After years of riding behind Republicans on transportation, DFLers now in the driver’s seat at the Legislature are pushing hefty increases in taxes for transit and highways.

There’s a proposal to raise the gasoline tax 9.5 cents a gallon for highways and another to quadruple the current metro sales tax dedicated for transit.

“It goes beyond the governor’s proposal,” transit advocate Barb Thoman said of the proposed hike in the sales tax.

Legislators favoring the sales tax increase were joined Wednesday at the Capitol by people wearing hard hats and carrying signs that read, “Transit for a Stronger Economy.”

The transit bill sponsored by Rep. Melissa Hortman, DFL-Brooklyn Park, would increase the portion of the sales tax dedicated to transit from a quarter-cent to 1 cent in Hennepin, Ramsey, Anoka, Washington and Dakota counties.
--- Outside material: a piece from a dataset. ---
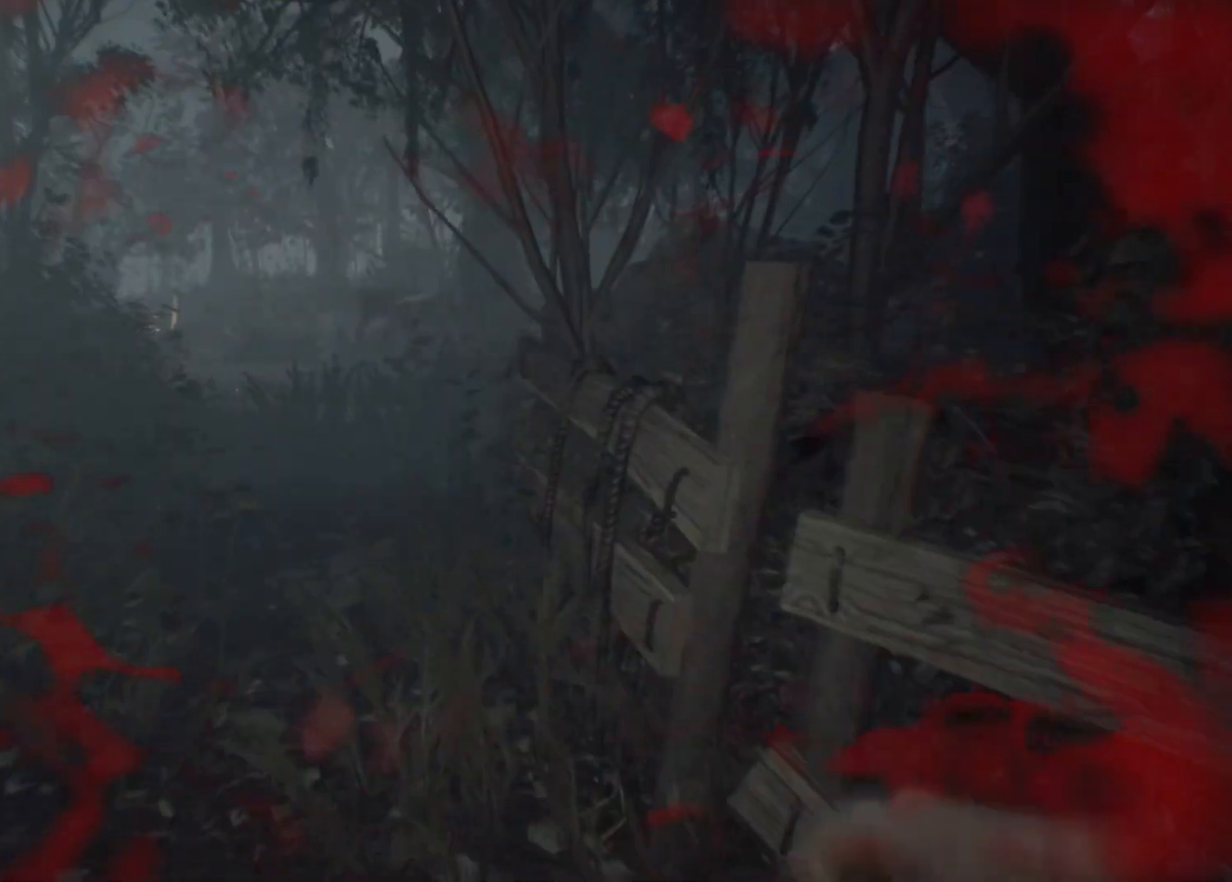
{"buttons": [], "left_stick": "up", "events": []}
Her proposal also would impose a three-quarter-cent tax on sales in Carver and Scott counties for transit. Sen. Bobby Joe Champion, DFL-Minneapolis, has introduced a companion bill in the Senate.
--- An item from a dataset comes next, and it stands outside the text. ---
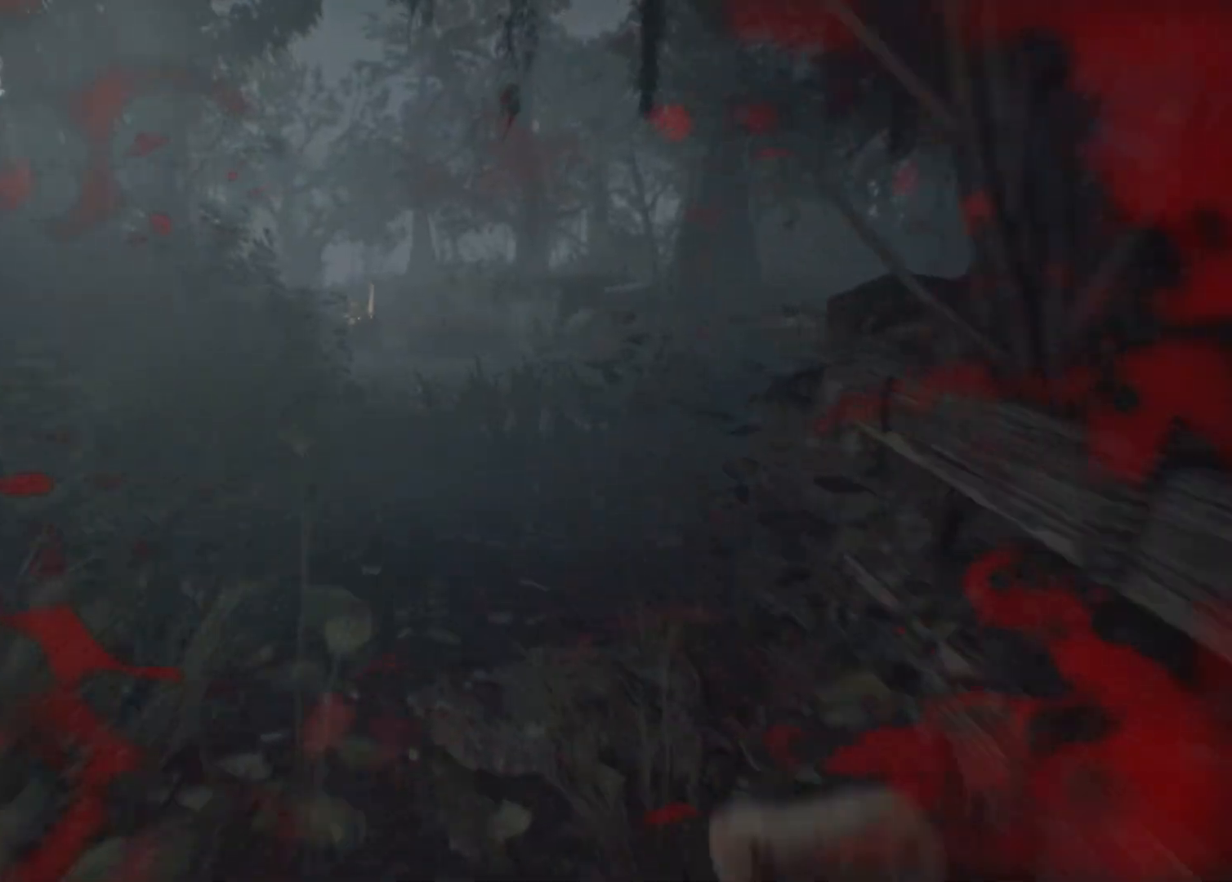
{"buttons": [], "left_stick": "center", "events": [[500, "left_stick", "center"]]}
The transit measures are more ambitious than one proposed by Gov. Mark Dayton, who would add a half-cent to the existing sales tax in the Twin Cities metro area.

Speed up progress

Proponents say a three-quarter-cent increase in the metro sales tax would raise an estimated $300 million annually and allow completion of projects in 15 years instead of 20, as the governor’s proposal would.

They say the funds would expand and upgrade bus service and help pay for the Southwest Corridor light-rail line, a future Bottineau light-rail line to the northern suburbs and bus-rapid transit on dedicated lanes on four more highways.

The sales tax hike would provide $50 million a year in the metro area for bike routes, sidewalks and projects for the disabled.

The transit proposals also direct that $32 million in motor vehicle sales taxes be used to create 250 bus routes in outstate Minnesota.

Another provision calls for borrowing $95 million to develop metro transit corridors and $8 million for outstate transit.

The proposed tax hikes for transportation join other House DFLers’ proposals for a temporary income tax surcharge on top earners and $2.4 billion in new revenues, mostly to increase spending on education and provide property tax relief.

State Republicans took aim at the transit tax.

“This regressive tax hike … goes to fund more Democrat pet projects, rather than our roads,” said state GOP chairman Pat Shortridge, referring to rail projects. “Gov. Dayton and DFL legislators are taxing Minnesotans at every possible turn.”

Gas tax proposal

Rep. Ron Erhardt, DFL-Edina, proposed a 9.5-cent increase in the gasoline tax. Five cents of the increase would become effective in October, with the rest phased in as surcharges over several years.

Erhardt was a Republican in 2008 when he joined DFLers to override Gov. Tim Pawlenty’s veto of an 8.5-cent gasoline tax increase. He switched parties after losing his seat to another Republican.

“Roads and bridges are falling apart,” Erhardt said Wednesday in arguing for more funding.

He said the 9.5 cents over five years is proportionate to a 40-cent increase over 20 years recommended by the governor’s task force. Dayton has not embraced that recommendation.

Although Rep. Mike Beard, R-Shakopee, the lead Republican on the House Transportation Finance Committee, has said he’d consider a gas tax increase under some circumstances to fund highways, the state GOP Wednesday took a dim view of the Erhardt proposal.

“Our state needs to spend the money we have much more effectively before we discuss new tax hikes,” Shortridge said.